Il «Basic Income Network», abbreviato in «Bin Italia», è un laboratorio di idee e iniziative politiche a sostegno del «reddito universale di base». Lo animano avvocati, giudici, ricercatori, attivisti, esperti di diversi orientamenti teorici e politici. Sono loro all’origine di una campagna che nel 2012 ha raccolto oltre 50 mila firme a sostegno di una proposta di legge di iniziativa popolare per istituire in Italia – unico paese dell’Ue insieme alla Grecia – il «reddito minimo garantito». Alla campagna aderirono più di 170 associazioni, movimenti e partiti (Sel e Rifondazione Comunista, tra gli altri) che portò alla presentazione in parlamento di una proposta di legge appoggiata da Sinistra Ecologia e Libertà.

Era il 2013, pochi giorni dopo l’inizio dell’attuale legislatura. L’iniziativa conquistò l’interesse del Movimento Cinque Stelle che, oltre alla lotta con il Tav, ha preso dalle sinistre di base – marxiste, liberali, radicali – anche la battaglia per quello che definisce il «reddito di cittadinanza». A quel tempo anche una minoranza del Pd decise di confrontarsi sulla questione più urgente e contemporanea che esiste in Italia. Ricordiamo l’attuale ministro della Funzione Pubblica, Marianna Madia, al flash-mob organizzato a Montecitorio il giorno della presentazione delle firme (la foto è pubblicata in questa pagina). Sembra un secolo fa: altri posizionamenti, altre politiche. Ma l’urgenza per un diritto all’esistenza, sganciato dal lavoro e dai ricatti della povertà e della precarietà da allora si è moltiplicata.

Da una decina d’anni, Bin-Italia raccoglie e rielabora una tradizione mai domata proveniente dai movimenti sociali degli anni Settanta e Ottanta e da un dibattito intellettuale internazionale, pragmatico e cosmopolita, radicale e materialistico: «Reclaim the money» è lo slogan che viene da lontano e oggi ha assunto notevoli sfumature e approfondimenti. A questo «ramo» italiano dell’associazione mondiale promossa tra gli altri dal filosofo belga Philippe Van Parjis si ispirano gran parte delle elaborazioni che oggi alimentano il dibattito, anche parlamentare.

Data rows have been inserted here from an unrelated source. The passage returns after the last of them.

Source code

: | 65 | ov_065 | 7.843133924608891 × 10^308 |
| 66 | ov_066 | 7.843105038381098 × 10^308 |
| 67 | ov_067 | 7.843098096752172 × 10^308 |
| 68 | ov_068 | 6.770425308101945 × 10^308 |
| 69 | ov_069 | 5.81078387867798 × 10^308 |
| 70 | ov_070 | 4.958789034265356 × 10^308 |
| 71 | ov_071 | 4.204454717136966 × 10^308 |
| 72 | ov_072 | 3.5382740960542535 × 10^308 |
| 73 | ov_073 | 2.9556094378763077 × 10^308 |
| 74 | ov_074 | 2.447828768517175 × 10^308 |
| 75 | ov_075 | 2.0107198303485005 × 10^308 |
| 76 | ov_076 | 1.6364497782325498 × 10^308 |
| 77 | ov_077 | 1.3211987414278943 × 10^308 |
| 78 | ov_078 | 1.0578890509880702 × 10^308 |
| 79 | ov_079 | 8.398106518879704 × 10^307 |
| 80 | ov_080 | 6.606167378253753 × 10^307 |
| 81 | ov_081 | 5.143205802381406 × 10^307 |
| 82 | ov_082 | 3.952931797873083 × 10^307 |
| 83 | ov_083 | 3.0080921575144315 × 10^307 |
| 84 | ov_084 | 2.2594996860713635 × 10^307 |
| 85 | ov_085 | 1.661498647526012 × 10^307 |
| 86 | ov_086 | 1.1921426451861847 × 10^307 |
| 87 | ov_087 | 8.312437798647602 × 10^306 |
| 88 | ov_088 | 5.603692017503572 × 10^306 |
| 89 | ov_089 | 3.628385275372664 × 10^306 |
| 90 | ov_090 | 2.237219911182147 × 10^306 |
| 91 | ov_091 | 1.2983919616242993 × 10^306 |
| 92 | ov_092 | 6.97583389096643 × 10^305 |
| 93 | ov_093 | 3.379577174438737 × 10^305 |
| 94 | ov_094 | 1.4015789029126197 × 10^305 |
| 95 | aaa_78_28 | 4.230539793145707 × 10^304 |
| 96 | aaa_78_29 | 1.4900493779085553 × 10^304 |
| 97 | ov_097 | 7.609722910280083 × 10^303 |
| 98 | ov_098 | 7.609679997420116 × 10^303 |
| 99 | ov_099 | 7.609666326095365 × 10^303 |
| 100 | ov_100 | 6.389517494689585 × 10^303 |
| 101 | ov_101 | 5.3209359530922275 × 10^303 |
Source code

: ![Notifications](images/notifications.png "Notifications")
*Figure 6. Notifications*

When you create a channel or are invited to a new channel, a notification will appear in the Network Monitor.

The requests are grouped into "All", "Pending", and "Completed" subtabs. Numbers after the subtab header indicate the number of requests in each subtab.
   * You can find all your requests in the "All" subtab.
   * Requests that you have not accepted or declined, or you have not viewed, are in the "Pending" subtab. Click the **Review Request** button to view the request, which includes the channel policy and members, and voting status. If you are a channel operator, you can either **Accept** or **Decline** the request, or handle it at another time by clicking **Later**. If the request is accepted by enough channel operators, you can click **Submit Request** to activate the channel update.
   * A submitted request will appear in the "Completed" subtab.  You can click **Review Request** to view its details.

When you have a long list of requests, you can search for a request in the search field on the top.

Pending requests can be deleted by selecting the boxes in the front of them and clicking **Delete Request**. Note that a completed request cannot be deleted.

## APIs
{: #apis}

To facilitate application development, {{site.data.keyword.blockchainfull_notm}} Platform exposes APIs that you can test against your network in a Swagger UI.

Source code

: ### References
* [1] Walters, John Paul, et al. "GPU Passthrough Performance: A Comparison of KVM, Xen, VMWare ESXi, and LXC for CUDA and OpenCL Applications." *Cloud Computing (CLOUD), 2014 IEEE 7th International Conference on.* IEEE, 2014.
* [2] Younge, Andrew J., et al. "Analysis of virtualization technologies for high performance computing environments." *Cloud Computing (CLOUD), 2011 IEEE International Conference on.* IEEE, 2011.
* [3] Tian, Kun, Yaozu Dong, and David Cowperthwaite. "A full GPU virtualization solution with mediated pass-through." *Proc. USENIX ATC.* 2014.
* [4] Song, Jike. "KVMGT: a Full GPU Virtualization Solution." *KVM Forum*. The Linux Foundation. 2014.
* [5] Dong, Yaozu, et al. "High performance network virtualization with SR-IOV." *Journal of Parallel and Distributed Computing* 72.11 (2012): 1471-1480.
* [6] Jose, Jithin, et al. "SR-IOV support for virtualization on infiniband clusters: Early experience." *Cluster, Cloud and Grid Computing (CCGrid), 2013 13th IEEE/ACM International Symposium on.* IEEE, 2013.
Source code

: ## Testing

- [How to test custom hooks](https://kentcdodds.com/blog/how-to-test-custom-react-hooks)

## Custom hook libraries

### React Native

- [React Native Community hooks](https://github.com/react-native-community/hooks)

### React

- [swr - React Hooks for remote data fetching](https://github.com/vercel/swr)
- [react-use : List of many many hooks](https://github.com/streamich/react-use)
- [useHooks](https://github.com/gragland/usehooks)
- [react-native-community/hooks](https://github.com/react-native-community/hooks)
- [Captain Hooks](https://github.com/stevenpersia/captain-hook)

Il «Bin» produce i «Quaderni per il reddito». Liberamente scaricabile online da bin-italia.org è da poco uscito il quarto numero di una rivista unica nel nostro paese e assai preziosa per capire che cos’è il reddito di base, le sua differenza con il reddito di cittadinanza, il reddito minimo, il reddito di inserimento sociale e tutte le infinite variazioni di una misura che in Italia rischia di restare purtroppo sconosciuta. Nell’ultimo numero va segnalato il ragionamento che costituisce l’alternativa ai ragionamenti populistici o tecnocratici che si fanno su quel rudere dell’Unione Europea. Un reddito garantito a livello continentale «aumenterebbe la sicurezza economica personale rafforzando la democrazia, rendendo partecipe le persone alle politiche pubbliche» si afferma. Giustizia sociale, solidarietà e innovazione potrebbero essere i principi per finanziare un «Quantitative Easing» «per il popolo». Oggi la Bce finanzia, inutilmente, con 80 miliardi al mese gli Stati e le imprese. Gli stessi soldi (14 mila euro all’anno, 1175 al mese) potrebbero andare alle persone. Il Qe «per il popolo» non viene mai nominato, ma il suo spettro si aggira nelle stanze del potere.